Log Analysis Software
Logs can be generated for just about anything: CDN traffic, database queries, server uptimes, errors, et cetera. Log analysis tools help you extract data from logs and find trends and patterns to guide your business decisions, investigations, and general security. These tools help you make data driven decisions, and are especially useful to system administrators, network administrators, DevOps, security professionals, web developers, and reliability engineers.
Best Practices for Log Analysis
Log analysis is a complex process that should include the following technologies and processes:
- Pattern detection and recognition: to filter messages based on a pattern book. Understanding patterns in your data can help you detect anomalies.
- Normalization: to convert different log elements such as dates to the same format.

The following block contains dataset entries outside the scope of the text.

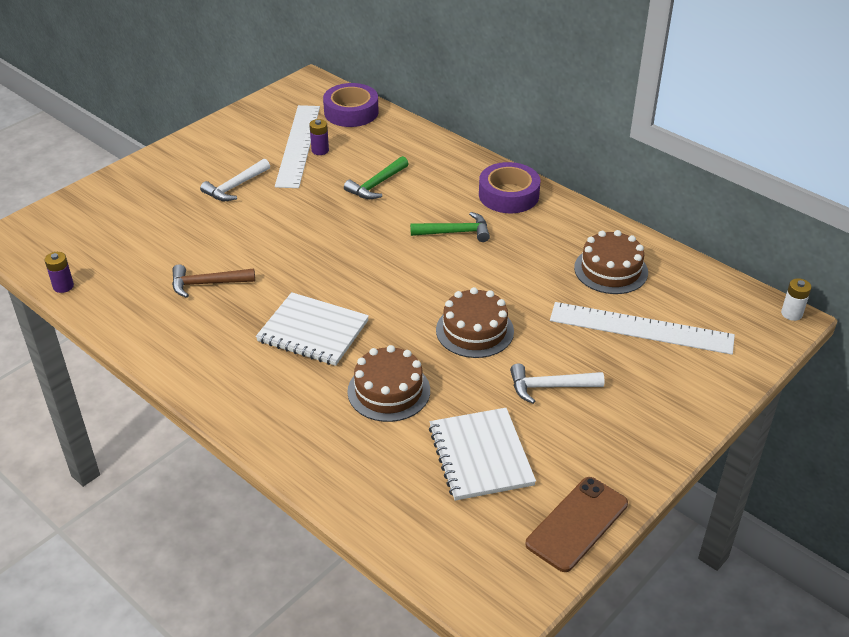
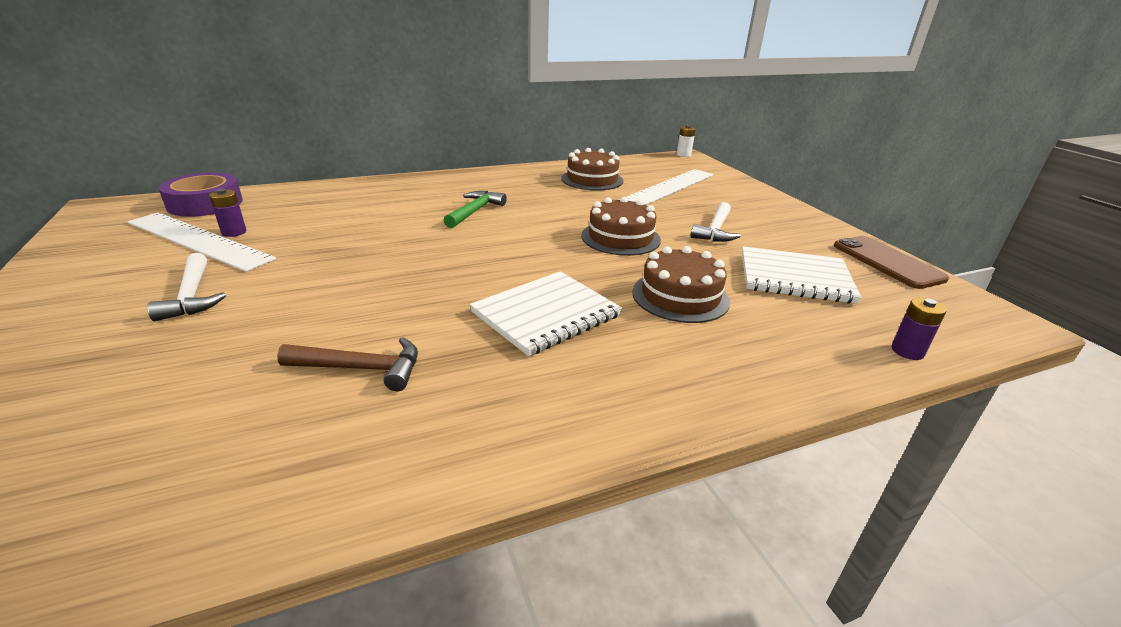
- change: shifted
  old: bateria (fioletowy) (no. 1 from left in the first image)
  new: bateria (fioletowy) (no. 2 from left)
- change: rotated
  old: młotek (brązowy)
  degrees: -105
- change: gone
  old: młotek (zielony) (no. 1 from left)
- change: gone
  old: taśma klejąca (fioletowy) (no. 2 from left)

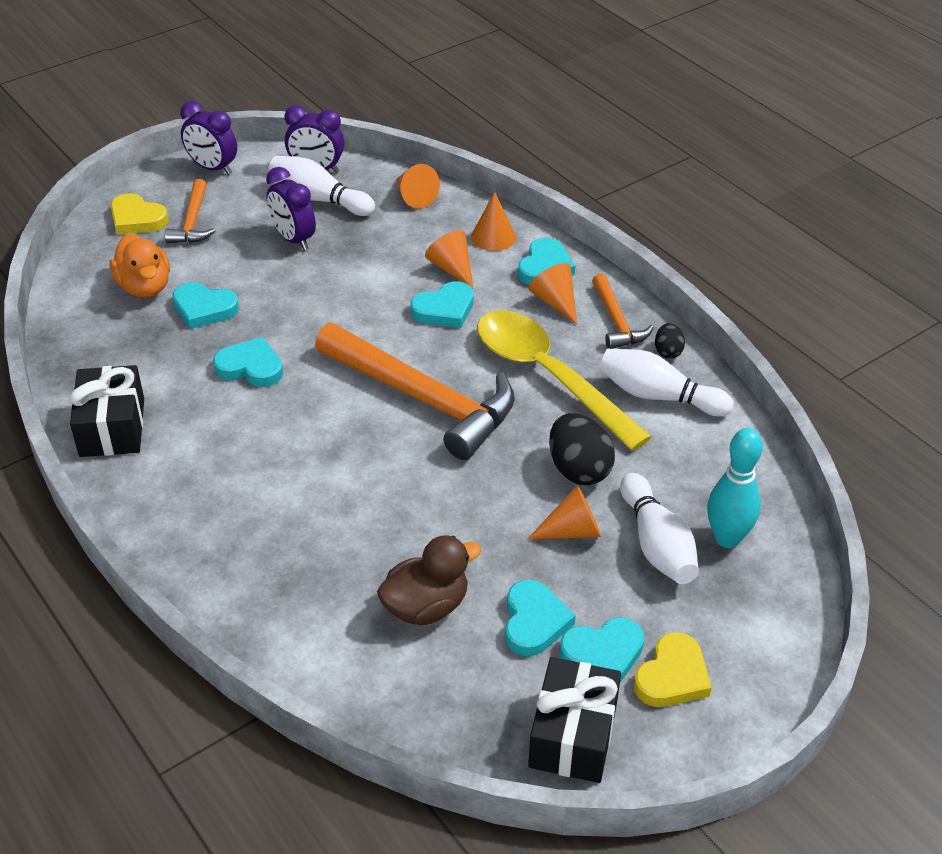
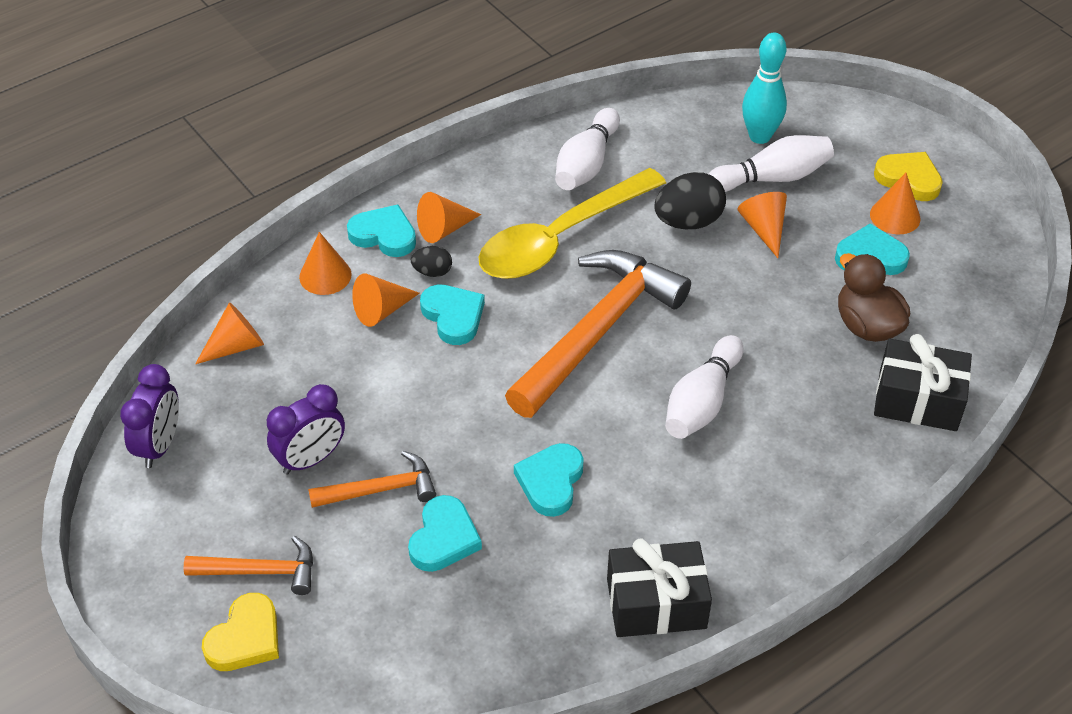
- change: gone
  old: kaczka (pomarańczowy)
- change: gone
  old: budzik (fioletowy) (no. 1 from left)
- change: shifted
  old: kręgiel (biały) (no. 1 from left in the first image)
  new: kręgiel (biały) (no. 2 from left)
- change: shifted
  old: prezent (czarny) (no. 2 from left)
- change: swapped
  old: serce (turkusowy) (no. 6 from left)
  new: stożek (pomarańczowy) (no. 6 from left)
- change: shifted
  old: młotek (pomarańczowy) (no. 3 from left in the first image)
  new: młotek (pomarańczowy) (no. 2 from left)
- change: shifted
  old: jajko (czarny) (no. 2 from left in the first image)
  new: jajko (czarny) (no. 1 from left)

- Tagging and classification: to tag log elements with keywords and categorize them into a number of classes so you can filter and adjust the way you display your data.
- Correlation analysis: to collate logs from different sources and systems and sort meaningful messages that pertain to a particular event. Correlation analysis helps discover connections between data not visible in a single log, especially since there are usually multiple records of a security incident. For instance, if you have just experienced a cyber attack, correlation analysis would put together the logs generated by your servers, firewalls, network devices, & other sources, and find the messages that are relevant to that particular attack. This process is often associated with alerting, as the data you gather from correlation analysis can help you craft alerts when certain patterns in the logs arise.
- Artificial ignorance: a machine learning process to identify and “ignore” log entries that are not useful and detect anomalies. Artificial ignorance will ignore routine log messages such as regular system updates but allow for new or unusual messages to be detected and flagged for investigation. Artificial ignorance can also alert you about routine events that should have happened but did not.
In addition to these technologies and processes, log data should be centralized and structured in meaningful ways so that they can be understood by humans and interpreted by machine learning systems. By aggregating all log data from various sources, you can correlate logs to more easily pinpoint related trends and patterns. Practice end-to-end logging across all system components, including infrastructure, applications, and end user clients, to get a complete overview.
Log analysis is an important function for monitoring and alerting, security policy compliance, auditing and regulatory compliance, security incident response and even forensic investigations. By analyzing log data, enterprises can more readily identify potential threats and other issues, find the root cause, and initiate a rapid response to mitigate risks.